What the task asks:
In the post on gay marriage, rewrite the stretch from "[PLUG-TALK] By Jimmy" through "this fight." with "fight" renamed to "battle".

[PLUG-TALK] By Jimmy Akin...

Someone plug_1 at robinson-west.com
Sat Jan 3 04:45:25 UTC 2009


The fight about "gay marriage" isn’t going away any time soon. Even in
an age of activist judges, it is ultimately the votes of ordinary
Americans that will determine whether "gay marriage" is forced upon the
nation. If pro-family individuals do not argue the issue well and allow
pro-homosexual rhetoric to remain effectively unchallenged, we will lose
this fight.

We have lost much ground already. Homosexuality is far more accepted by
society today than it was just a few years ago. It is common for
television shows not only to have gay characters but to have gay main
characters or even to center entirely around homosexuals. There are gay
cable networks launching. Bookstores have "Gay and Lesbian" sections.
And public schools are indoctrinating a generation of American youth
with the idea that homosexuality is an acceptable "alternative
lifestyle."

How has all this been achieved?

Supplied data:

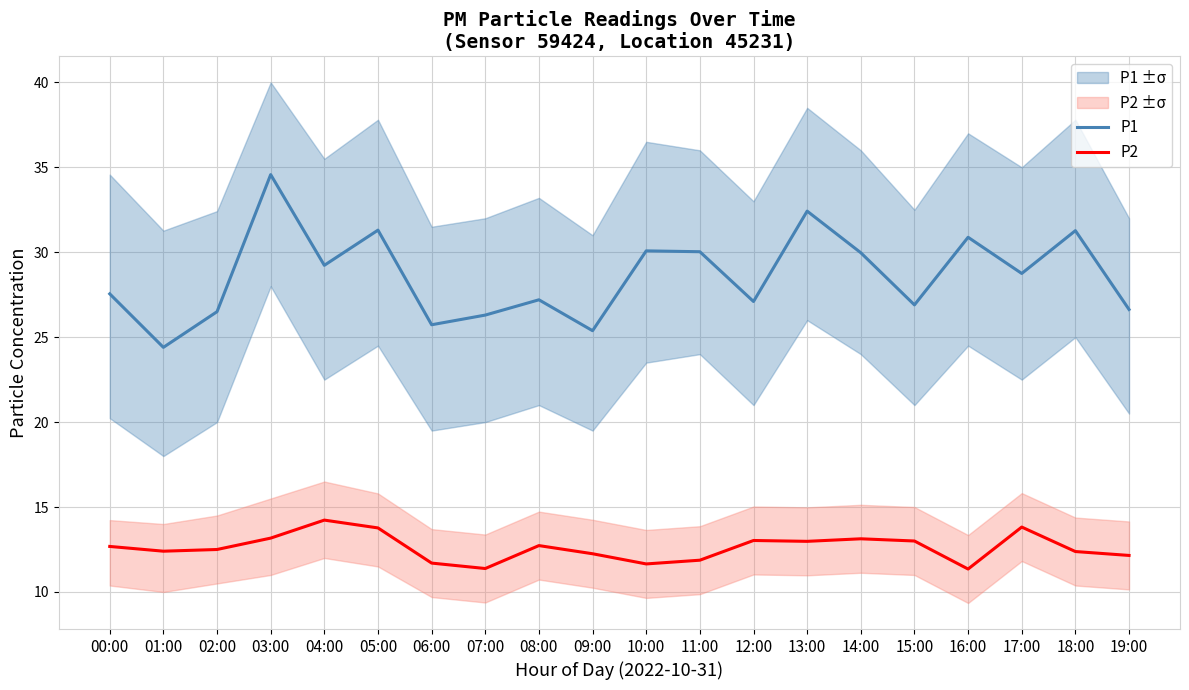

True or false: P1 has a value of 26.9 at 15:00.

True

Written solution:
[PLUG-TALK] By Jimmy Akin...

Someone plug_1 at robinson-west.com
Sat Jan 3 04:45:25 UTC 2009


The battle about "gay marriage" isn’t going away any time soon. Even in
an age of activist judges, it is ultimately the votes of ordinary
Americans that will determine whether "gay marriage" is forced upon the
nation. If pro-family individuals do not argue the issue well and allow
pro-homosexual rhetoric to remain effectively unchallenged, we will lose
this battle.